SEC OBTAINS TEMPORARY RESTRAINING ORDER AND ASSET FREEZE AGAINST MONEY MANAGER BRADFORD C. BLEIDT FOR DEFRAUDING CLIENTS OF MILLIONS
The Securities and Exchange Commission announced that on November 12, 2004 it sought and obtained an asset freeze and temporary restraining order against Bradford C. Bleidt and his investment advisory firm, Allocation Plus Asset Management Co., Inc. of Boston. In the papers filed in U.S. Distict Court in Boston, the SEC charges that Bleidt, of Manchester, Massachusetts, defrauded his investment advisory clients of millions of dollars by leading them to believe their money was invested when in fact he was using it for himself. According to the Complaint, on or about November 11, 2004, Bleidt sent a taped confession to SEC's Boston office in which he admitted t that he had "stolen tens of millions" from clients over a period of 20 years. In its Complaint, the SEC charges that Bleidt confessed that he had clients make checks payable to Allocation Plus Management Corp. and then diverted the funds into a bank account that he controlled. The SEC also alleges that in the tape Bleidt stated "the day of reckoning" came about when he no longer had enough funds to cover a client's requests for a withdrawal. "The money's gone. I stole it," Bleidt said in the recording, according to the Complaint.
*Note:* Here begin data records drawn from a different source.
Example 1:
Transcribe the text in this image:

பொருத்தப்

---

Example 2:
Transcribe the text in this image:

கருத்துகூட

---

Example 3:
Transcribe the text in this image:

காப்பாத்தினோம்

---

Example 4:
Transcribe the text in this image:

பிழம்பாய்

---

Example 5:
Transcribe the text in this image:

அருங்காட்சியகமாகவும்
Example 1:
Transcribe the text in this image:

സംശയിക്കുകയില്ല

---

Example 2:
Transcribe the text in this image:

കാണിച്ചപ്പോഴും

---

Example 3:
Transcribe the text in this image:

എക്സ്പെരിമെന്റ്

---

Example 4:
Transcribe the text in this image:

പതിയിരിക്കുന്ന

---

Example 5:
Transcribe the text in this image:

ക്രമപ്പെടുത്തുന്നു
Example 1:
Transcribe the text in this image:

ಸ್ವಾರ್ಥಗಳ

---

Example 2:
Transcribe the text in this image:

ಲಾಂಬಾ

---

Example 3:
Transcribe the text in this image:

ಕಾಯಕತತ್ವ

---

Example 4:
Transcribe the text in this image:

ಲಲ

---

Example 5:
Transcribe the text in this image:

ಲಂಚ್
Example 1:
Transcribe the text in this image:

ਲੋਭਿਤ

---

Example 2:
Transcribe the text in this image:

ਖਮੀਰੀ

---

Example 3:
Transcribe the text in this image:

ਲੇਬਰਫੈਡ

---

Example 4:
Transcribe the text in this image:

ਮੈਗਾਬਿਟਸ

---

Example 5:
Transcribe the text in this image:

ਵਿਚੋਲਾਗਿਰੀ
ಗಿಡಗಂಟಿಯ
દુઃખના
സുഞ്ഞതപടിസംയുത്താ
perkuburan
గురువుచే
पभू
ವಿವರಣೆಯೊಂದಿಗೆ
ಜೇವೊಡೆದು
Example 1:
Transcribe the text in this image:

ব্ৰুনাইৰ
In response to the SEC's emergency motion, U.S. District Court Judge Richard G. Stearns froze the assets of Bleidt and Allocation Plus Management Co. The Court also entered an order requiring, among other things, that the defendants provide a detailed accounting of their assets and of the transactions concerning the fraud described in the Complaint. The Court's order also restrains the defendants from violating certain antifraud provisions of the securities laws, specifically, Section 10(b) of the Securities Exchange Act of 1934 and Rule 10b-5 thereunder and Sections 206(1) and (2) of the Investment Advisers Act of 1940. Among the relief the SEC is continuing to seek in its action are disgorgement of the defendants' ill-gotten gains, with such monies to be distributed in accordance with a plan to be ordered by the Court. The SEC is also seeking penalties and a permanent injunction.